Financial highlights

  • Property operating revenue increased 17.1% year-over-year to €223.1 million; NOI up 17.6% to €140.0 million with a margin of 62.7%.

  • EBITDA increased 17.4%, outpacing revenue growth; adjusted EPRA earnings per share rose 1.3% to €0.82.

  • Net profit attributable to shareholders more than doubled to €352.1 million, reflecting valuation gains.

  • EPRA NAV per share at €51.4; net asset value per share (basic) at €43.15.

  • Net debt to EBITDA at 6.0x; loan-to-value (LTV) at 22.8%.

Outlook and guidance

  • 2025 guidance reconfirmed: ~11% all store revenue and NOI growth, with a 0.5pp underlying EBITDA margin improvement.

  • Pipeline secured for 225,856 sqm of new capacity and €547.4 million in project costs through 2027.

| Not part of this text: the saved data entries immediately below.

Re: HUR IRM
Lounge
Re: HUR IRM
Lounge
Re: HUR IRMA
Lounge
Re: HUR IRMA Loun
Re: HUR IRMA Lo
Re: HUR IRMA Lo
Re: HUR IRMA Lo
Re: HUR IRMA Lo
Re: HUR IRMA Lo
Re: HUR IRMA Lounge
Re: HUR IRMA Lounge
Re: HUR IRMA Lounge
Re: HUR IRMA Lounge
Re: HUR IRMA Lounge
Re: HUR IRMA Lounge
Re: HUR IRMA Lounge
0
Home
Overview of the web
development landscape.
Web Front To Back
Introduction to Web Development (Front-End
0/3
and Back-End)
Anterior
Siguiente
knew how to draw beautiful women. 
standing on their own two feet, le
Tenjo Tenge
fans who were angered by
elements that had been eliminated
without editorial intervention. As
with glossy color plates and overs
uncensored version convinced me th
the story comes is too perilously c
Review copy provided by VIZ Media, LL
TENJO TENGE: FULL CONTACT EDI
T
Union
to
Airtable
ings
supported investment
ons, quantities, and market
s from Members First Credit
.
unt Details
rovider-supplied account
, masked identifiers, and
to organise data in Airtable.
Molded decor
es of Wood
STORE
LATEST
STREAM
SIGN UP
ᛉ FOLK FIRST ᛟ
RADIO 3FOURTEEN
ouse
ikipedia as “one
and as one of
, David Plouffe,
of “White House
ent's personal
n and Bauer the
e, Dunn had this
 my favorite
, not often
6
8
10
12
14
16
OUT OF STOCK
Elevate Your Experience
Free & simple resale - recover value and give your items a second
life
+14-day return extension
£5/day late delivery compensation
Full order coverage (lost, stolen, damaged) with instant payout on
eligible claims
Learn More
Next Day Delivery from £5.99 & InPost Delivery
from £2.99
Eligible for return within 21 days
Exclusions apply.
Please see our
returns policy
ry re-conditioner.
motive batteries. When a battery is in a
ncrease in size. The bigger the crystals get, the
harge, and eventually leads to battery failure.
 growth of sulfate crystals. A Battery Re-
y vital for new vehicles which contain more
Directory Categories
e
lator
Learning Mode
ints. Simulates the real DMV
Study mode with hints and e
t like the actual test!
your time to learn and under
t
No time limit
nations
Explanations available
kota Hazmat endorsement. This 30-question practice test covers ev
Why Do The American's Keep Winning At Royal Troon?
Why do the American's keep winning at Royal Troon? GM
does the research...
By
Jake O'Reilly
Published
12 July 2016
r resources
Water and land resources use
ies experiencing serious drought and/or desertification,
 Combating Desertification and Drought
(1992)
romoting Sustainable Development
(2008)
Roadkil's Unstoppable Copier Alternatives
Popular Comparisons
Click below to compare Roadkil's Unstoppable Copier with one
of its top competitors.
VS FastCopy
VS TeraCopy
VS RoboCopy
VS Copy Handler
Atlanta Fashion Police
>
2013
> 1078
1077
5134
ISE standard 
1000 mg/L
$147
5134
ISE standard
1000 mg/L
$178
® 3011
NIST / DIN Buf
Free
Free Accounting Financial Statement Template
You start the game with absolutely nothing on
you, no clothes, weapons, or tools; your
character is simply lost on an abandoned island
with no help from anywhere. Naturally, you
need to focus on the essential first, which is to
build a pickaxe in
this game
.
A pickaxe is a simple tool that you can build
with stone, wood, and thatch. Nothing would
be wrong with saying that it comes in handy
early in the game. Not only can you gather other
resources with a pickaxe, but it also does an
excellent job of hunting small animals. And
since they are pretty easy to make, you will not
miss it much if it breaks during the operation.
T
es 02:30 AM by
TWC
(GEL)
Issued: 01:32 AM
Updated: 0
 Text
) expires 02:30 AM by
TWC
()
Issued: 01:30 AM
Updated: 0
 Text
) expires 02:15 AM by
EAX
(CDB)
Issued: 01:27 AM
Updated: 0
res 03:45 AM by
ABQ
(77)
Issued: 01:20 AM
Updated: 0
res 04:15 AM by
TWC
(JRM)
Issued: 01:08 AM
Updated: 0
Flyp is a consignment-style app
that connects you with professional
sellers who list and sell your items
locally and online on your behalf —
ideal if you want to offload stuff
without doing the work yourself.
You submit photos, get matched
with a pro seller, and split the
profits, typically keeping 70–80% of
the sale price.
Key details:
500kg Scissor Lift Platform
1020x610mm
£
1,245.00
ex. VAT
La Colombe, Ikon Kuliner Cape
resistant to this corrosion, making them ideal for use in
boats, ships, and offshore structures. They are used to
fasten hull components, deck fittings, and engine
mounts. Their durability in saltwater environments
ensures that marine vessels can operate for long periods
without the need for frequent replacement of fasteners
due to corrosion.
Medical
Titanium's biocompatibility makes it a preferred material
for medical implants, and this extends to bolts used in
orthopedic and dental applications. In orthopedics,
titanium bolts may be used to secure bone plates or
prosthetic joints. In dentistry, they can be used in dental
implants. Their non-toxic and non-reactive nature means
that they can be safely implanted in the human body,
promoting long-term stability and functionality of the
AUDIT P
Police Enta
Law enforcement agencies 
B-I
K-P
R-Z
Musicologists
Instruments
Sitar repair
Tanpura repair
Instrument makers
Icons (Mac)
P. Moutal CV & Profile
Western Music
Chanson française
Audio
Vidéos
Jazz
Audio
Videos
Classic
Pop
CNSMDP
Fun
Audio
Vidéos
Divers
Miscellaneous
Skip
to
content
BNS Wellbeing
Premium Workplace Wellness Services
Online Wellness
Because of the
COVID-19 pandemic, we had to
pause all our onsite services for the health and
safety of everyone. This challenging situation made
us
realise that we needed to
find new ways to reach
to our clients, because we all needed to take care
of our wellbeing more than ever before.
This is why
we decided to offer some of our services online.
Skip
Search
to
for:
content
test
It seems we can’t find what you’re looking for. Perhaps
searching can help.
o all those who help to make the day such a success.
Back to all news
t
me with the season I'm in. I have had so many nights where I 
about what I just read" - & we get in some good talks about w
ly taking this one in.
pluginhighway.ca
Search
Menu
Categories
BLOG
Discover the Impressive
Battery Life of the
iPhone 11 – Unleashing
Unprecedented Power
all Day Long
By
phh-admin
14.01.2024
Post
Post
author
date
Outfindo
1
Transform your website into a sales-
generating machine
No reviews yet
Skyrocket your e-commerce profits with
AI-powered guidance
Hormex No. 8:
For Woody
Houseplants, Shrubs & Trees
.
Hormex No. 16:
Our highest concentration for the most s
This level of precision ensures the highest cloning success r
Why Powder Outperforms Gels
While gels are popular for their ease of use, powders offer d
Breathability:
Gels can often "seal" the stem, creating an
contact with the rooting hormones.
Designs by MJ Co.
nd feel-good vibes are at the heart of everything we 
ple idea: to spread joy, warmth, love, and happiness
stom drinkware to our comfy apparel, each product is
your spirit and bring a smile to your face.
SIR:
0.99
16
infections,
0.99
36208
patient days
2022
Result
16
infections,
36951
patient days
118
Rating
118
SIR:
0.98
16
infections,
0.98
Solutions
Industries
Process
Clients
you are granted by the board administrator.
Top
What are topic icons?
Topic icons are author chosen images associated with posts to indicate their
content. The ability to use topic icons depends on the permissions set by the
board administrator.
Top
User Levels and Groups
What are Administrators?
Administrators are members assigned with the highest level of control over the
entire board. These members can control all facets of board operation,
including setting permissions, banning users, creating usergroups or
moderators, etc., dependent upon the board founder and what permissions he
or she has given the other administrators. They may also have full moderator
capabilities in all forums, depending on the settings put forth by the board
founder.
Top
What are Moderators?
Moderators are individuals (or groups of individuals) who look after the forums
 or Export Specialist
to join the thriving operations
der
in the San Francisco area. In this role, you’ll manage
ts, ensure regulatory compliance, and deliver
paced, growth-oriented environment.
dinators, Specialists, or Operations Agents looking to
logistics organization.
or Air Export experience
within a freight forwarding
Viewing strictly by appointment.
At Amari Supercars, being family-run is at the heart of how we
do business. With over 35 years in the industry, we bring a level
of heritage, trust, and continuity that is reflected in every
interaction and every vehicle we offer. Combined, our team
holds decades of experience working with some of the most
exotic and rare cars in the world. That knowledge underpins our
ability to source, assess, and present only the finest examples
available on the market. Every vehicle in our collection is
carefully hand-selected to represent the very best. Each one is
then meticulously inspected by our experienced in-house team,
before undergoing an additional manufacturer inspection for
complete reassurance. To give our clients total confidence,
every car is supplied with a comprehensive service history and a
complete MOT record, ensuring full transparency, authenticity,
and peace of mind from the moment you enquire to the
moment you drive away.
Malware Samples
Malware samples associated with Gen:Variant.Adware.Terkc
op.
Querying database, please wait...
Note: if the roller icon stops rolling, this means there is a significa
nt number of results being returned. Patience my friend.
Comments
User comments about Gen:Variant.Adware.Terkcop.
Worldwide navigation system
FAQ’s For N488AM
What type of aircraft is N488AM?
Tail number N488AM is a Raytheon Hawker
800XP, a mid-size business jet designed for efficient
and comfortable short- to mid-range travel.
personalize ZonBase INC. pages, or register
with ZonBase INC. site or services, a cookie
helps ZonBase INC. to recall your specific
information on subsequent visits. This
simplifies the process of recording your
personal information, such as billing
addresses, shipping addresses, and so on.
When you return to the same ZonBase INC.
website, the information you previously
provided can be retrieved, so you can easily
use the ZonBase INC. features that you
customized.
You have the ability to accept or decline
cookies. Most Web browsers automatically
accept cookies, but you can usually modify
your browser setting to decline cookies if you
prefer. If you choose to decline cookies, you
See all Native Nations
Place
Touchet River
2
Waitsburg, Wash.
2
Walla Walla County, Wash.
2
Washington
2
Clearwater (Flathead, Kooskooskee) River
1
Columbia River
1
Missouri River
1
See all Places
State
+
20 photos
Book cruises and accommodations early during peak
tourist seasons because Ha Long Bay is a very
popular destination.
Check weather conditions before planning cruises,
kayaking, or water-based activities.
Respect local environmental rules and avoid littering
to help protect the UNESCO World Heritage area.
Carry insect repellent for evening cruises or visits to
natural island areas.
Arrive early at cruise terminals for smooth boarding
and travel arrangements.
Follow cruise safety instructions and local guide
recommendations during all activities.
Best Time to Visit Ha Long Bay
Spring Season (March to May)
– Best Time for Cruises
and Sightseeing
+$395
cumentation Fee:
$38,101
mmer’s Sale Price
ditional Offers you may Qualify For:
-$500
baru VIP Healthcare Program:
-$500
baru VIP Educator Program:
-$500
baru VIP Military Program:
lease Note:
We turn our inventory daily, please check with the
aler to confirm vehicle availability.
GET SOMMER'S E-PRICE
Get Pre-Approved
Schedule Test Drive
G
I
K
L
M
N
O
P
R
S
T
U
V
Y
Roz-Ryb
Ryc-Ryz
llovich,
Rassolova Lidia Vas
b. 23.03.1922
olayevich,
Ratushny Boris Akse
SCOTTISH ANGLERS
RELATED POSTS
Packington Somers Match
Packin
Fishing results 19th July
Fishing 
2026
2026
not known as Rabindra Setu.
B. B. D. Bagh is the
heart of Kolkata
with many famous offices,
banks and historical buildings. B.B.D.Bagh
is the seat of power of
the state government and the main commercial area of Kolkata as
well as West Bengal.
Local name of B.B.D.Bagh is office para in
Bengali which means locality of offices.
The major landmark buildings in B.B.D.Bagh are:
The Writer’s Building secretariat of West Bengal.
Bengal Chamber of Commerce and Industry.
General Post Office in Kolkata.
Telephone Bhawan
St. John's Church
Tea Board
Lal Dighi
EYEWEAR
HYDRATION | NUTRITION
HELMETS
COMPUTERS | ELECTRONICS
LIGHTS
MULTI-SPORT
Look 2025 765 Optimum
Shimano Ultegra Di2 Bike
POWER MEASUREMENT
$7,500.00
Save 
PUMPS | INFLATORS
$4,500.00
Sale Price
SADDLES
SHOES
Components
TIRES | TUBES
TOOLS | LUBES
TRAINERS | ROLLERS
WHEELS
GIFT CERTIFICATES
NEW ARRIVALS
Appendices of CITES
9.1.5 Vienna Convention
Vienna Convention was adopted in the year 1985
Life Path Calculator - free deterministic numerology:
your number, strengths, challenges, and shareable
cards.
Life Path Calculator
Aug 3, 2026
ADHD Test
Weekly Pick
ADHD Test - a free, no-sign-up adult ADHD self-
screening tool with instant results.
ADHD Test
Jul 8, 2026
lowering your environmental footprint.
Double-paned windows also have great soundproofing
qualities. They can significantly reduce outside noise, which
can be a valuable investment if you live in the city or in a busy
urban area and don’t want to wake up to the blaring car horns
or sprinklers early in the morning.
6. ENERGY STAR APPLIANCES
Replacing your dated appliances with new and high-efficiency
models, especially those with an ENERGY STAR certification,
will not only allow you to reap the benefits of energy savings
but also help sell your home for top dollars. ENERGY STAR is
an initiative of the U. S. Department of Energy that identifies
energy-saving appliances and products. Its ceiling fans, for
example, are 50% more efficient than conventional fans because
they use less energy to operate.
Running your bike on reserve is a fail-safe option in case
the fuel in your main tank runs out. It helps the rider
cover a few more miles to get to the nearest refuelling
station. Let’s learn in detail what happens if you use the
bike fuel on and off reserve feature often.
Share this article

  • Dividend guidance of €1.17 per share with optional scrip, implying c.2% share dilution; effective tax rate on adjusted EPRA earnings estimated at 18.5%.

  • Same-store revenue growth expected to decelerate in H2, especially in the UK and Netherlands, but remain 3–4% in other markets.

  • Targeting loan-to-value ratio of 25%, with a short- to mid-term maximum of 35%.